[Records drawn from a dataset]
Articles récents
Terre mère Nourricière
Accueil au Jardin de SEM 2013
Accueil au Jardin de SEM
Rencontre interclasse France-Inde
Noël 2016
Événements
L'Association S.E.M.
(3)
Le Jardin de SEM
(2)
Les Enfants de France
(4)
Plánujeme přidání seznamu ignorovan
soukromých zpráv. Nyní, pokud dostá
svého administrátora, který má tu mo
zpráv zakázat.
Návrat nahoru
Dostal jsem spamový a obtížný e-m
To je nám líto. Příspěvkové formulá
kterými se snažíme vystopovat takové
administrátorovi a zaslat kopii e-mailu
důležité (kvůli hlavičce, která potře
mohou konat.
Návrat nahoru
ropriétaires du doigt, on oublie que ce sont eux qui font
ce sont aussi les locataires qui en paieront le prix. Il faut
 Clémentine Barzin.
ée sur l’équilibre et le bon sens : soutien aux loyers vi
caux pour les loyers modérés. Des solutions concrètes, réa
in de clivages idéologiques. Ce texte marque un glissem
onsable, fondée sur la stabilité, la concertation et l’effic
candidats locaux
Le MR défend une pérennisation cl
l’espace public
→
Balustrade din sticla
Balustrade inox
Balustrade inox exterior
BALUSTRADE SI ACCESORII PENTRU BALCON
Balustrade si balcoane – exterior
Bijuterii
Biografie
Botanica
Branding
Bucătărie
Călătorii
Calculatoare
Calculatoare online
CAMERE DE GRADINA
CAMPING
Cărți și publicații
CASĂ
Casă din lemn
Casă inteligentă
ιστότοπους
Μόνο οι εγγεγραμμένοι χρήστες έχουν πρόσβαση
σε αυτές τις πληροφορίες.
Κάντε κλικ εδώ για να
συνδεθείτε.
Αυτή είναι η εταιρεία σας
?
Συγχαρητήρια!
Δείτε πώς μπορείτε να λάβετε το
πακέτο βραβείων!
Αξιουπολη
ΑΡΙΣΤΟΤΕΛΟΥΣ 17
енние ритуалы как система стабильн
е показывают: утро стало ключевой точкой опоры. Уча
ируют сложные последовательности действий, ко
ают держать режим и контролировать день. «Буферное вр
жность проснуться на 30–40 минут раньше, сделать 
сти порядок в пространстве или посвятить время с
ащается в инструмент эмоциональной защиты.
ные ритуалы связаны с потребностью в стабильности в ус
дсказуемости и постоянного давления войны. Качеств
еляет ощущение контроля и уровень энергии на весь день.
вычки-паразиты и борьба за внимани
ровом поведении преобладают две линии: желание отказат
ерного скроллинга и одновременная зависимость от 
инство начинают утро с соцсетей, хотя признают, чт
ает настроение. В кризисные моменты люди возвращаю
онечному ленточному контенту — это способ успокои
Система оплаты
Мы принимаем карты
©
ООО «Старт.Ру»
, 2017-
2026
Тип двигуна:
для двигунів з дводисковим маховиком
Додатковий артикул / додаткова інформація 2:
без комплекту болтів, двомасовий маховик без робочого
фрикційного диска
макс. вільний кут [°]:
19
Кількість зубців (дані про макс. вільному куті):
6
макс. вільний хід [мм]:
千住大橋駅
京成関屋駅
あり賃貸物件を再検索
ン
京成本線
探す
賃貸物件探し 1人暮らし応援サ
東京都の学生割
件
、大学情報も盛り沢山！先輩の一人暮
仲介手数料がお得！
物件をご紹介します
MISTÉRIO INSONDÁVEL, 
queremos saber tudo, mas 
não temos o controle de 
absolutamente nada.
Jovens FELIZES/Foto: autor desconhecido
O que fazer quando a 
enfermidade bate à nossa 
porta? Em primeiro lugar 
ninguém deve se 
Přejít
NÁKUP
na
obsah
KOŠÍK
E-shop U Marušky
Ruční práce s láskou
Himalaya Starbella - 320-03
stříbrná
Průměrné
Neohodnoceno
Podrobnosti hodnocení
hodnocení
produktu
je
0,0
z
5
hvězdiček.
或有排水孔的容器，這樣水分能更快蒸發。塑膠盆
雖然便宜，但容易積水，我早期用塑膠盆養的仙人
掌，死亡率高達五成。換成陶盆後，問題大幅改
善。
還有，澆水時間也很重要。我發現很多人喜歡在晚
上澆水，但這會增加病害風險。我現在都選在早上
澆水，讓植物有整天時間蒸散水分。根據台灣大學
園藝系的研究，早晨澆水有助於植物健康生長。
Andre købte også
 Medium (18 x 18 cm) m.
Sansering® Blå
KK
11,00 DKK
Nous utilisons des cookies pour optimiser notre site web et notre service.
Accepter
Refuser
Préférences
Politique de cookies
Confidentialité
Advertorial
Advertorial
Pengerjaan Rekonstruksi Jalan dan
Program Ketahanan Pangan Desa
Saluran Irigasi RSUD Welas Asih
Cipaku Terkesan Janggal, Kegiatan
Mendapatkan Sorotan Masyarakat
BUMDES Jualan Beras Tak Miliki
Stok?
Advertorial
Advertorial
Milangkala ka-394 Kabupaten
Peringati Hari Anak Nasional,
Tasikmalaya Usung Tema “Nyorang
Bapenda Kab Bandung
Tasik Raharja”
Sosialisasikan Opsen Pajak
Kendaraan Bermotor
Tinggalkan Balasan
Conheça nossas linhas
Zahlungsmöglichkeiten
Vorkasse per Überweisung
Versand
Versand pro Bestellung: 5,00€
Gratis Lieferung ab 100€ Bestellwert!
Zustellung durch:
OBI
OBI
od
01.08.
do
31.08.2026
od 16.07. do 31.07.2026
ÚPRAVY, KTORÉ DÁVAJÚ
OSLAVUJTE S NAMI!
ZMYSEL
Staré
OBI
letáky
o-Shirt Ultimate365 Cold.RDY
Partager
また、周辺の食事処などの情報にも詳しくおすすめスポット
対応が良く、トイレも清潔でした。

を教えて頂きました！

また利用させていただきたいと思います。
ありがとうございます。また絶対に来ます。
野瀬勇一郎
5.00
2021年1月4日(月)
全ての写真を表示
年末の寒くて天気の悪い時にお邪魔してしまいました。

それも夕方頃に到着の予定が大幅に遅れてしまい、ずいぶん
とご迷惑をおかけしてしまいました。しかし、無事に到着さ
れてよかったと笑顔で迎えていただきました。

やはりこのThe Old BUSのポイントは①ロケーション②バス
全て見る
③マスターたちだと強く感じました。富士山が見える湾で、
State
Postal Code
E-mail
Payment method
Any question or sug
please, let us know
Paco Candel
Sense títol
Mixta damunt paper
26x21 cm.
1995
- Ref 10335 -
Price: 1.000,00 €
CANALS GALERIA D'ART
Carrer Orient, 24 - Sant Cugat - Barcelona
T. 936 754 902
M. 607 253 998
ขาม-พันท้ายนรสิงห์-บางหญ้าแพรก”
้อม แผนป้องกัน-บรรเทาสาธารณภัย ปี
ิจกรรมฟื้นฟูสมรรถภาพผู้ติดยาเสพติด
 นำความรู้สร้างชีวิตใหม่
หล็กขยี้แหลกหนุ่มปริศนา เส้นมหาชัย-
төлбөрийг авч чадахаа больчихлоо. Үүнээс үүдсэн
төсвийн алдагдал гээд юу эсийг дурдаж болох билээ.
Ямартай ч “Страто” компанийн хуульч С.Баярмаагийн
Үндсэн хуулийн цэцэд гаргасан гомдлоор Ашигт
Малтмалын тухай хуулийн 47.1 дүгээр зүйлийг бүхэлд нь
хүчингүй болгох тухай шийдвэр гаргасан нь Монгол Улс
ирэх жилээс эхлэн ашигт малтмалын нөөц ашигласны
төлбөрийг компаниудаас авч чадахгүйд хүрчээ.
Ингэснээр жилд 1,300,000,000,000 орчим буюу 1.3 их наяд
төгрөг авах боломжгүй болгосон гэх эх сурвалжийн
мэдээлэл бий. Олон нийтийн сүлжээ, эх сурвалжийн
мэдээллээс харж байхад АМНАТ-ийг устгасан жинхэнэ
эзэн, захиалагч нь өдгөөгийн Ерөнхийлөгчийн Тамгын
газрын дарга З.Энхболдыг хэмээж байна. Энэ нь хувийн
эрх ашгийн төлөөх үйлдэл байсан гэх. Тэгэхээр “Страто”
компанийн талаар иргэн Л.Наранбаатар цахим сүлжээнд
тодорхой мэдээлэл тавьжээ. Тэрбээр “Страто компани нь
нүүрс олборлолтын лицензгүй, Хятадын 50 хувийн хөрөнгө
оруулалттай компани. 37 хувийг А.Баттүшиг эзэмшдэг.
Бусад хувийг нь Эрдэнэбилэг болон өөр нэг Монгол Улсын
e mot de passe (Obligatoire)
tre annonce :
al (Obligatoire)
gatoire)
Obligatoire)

*Task description*. Only one stretch of the entries above is wanted: the lines from the one containing "やはりこのThe Old BUSのポイントは①ロケーション②バス" through the one containing "компанийн хуульч С.Баярмаагийн". Please reproduce it exactly.

*Exercise answer*.
やはりこのThe Old BUSのポイントは①ロケーション②バス
全て見る
③マスターたちだと強く感じました。富士山が見える湾で、
State
Postal Code
E-mail
Payment method
Any question or sug
please, let us know
Paco Candel
Sense títol
Mixta damunt paper
26x21 cm.
1995
- Ref 10335 -
Price: 1.000,00 €
CANALS GALERIA D'ART
Carrer Orient, 24 - Sant Cugat - Barcelona
T. 936 754 902
M. 607 253 998
ขาม-พันท้ายนรสิงห์-บางหญ้าแพรก”
้อม แผนป้องกัน-บรรเทาสาธารณภัย ปี
ิจกรรมฟื้นฟูสมรรถภาพผู้ติดยาเสพติด
 นำความรู้สร้างชีวิตใหม่
หล็กขยี้แหลกหนุ่มปริศนา เส้นมหาชัย-
төлбөрийг авч чадахаа больчихлоо. Үүнээс үүдсэн
төсвийн алдагдал гээд юу эсийг дурдаж болох билээ.
Ямартай ч “Страто” компанийн хуульч С.Баярмаагийн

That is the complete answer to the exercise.